Can’t wait to hear this. “And what would that be?” Amy inquired.
“My employer is very...well-known. His privacy must be respected and protected at all costs. This means no reporters, no publicity, no matter how much your inn might benefit. He wishes to remain as anonymous as possible. Can you agree to these terms?”
Oh, for God’s sake. Probably some Microsoft millionaire executive down from Seattle who thought rooming in an “adequate” B&B was roughing it. Eight weeks, she reminded herself. Enough money to start refinishing one of those guest rooms on the third floor. “The comfort of my guests is my first priority,” Amy said.
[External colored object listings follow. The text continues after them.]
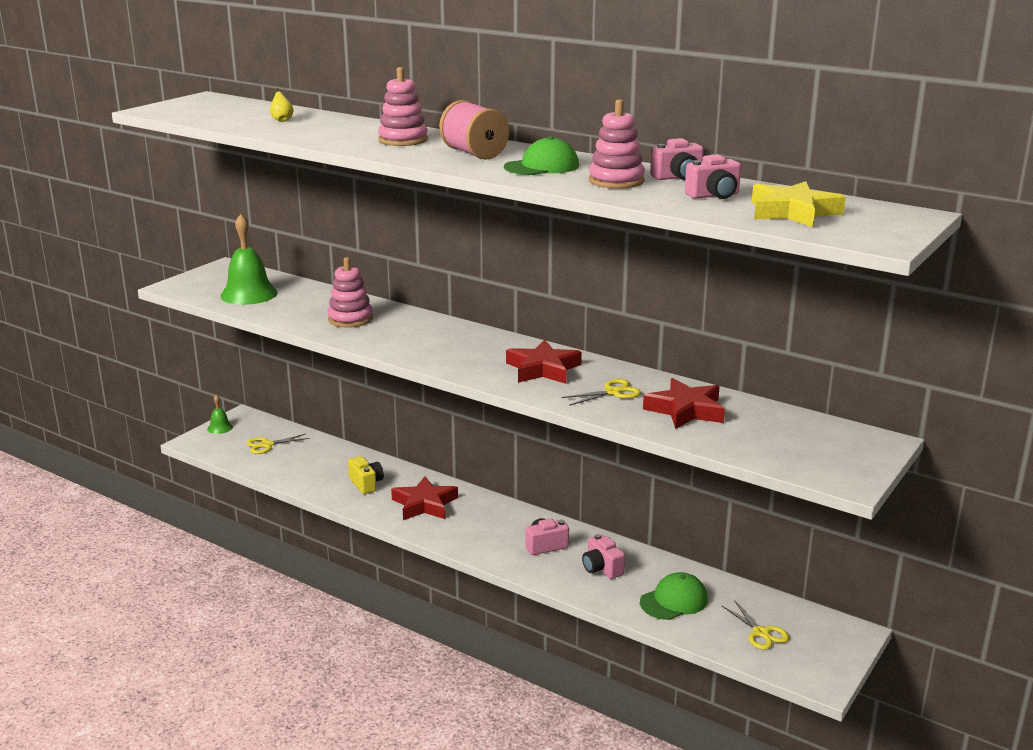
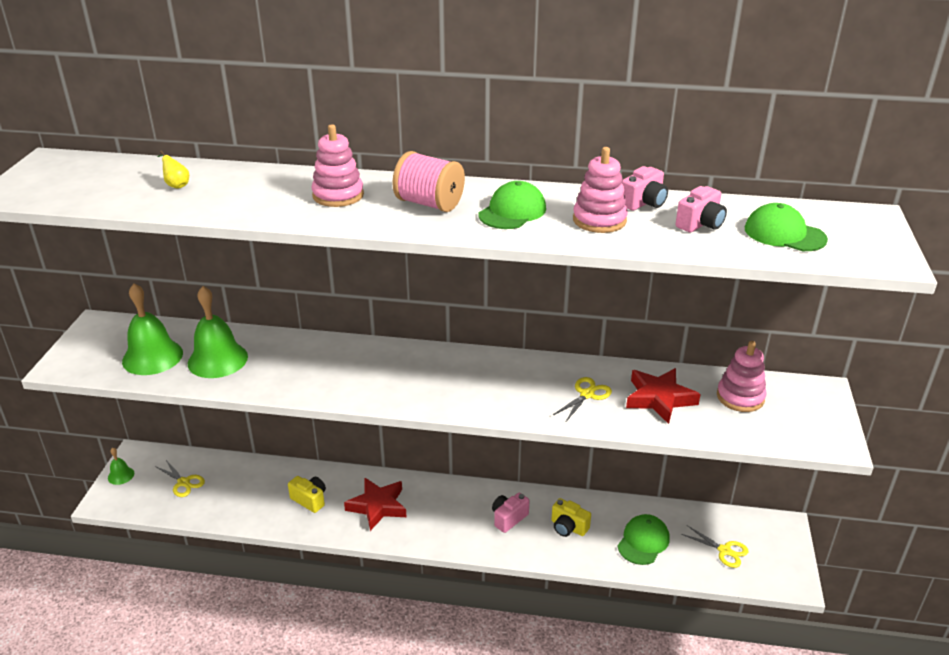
camera: 25 degrees left, 10 degrees up
(267, 445) = (184, 482): yellow scissors -> yellow scissors turned 90 degrees counterclockwise
(299, 305) = (217, 359): none -> green bell
(350, 319) = (283, 365): pink stacking toy -> pink stacking toy (740, 397)
(543, 369) = (508, 382): red star -> none
(602, 568) = (568, 527): pink camera -> yellow camera
(793, 212) = (784, 234): yellow star -> green cap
You insulting bitch.“Disregarding their privacy to get publicity for On the Sound is not something I have any interest or desire to do.”
“Excellent,” the woman said, her flat tone indicating she did not find anything about the situation remotely excellent. “I assume you need a credit card to secure the room?”
“Yes, as well as a phone number that I can contact should I have any problems.” Amy took down the payment information and notified the caller of her cancellation policy, check in time and that driving directions were available on the website. “One last thing,” she noted. “I’ll need the name of the guest. Rest assured I’ll keep it confidential.”